Changes and a federal investigation
Soon after the crash, the FAA made changes to make the skies over Reagan airport safer. The FAA restricted helicopter traffic near the airport and moved some routes farther from the airspace. They also overhauled the bureaucracy to focus more on safety and evaluated other airports across the country where commercial planes and helicopters fly in close quarters.
In a statement to 60 Minutes, Transportation Secretary Sean Duffy said he’s helped secure more than $12 billion to “aggressively overhaul our air traffic control system.”
“The January 2025 midair collision is a sobering reminder of why the FAA exists,” FAA Administrator Bryan Bedford said in a statement. “And it galvanized us to pursue our safety mission with renewed urgency and bold action.”
Still, the problems at Reagan National continue. 60 Minutes has learned that since the crash, at least four times aircraft and helicopters have gotten too close, triggering safety reports.
The NTSB spent a year investigating and in January released its final report on the accident, detailing a long list of institutional failures that led to the midair collision. The NTSB determined the collision was preventable.
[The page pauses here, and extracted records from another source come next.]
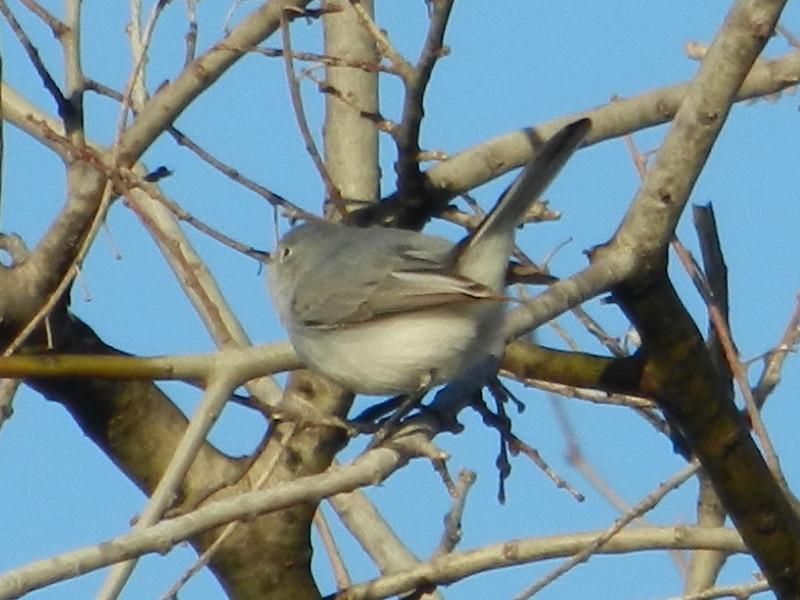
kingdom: Animalia
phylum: Chordata
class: Aves
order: Passeriformes
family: Polioptilidae
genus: Polioptila
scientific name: Polioptila caerulea
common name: Blue-gray gnatcatcher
Investigators called out “systemic failures,” including ignored warning signs about risks and a helicopter route designed so poorly that, in some parts of the sky, it allowed for just 75 feet of vertical separation between helicopters and passenger jets. The board issued 50 safety recommendations across the government to prevent another accident.
Homendy warned that the FAA and lawmakers are clearing the path for another disaster if they don’t act quickly.
“Why do we always have to wait,” Homendy said, “until people die to take action?”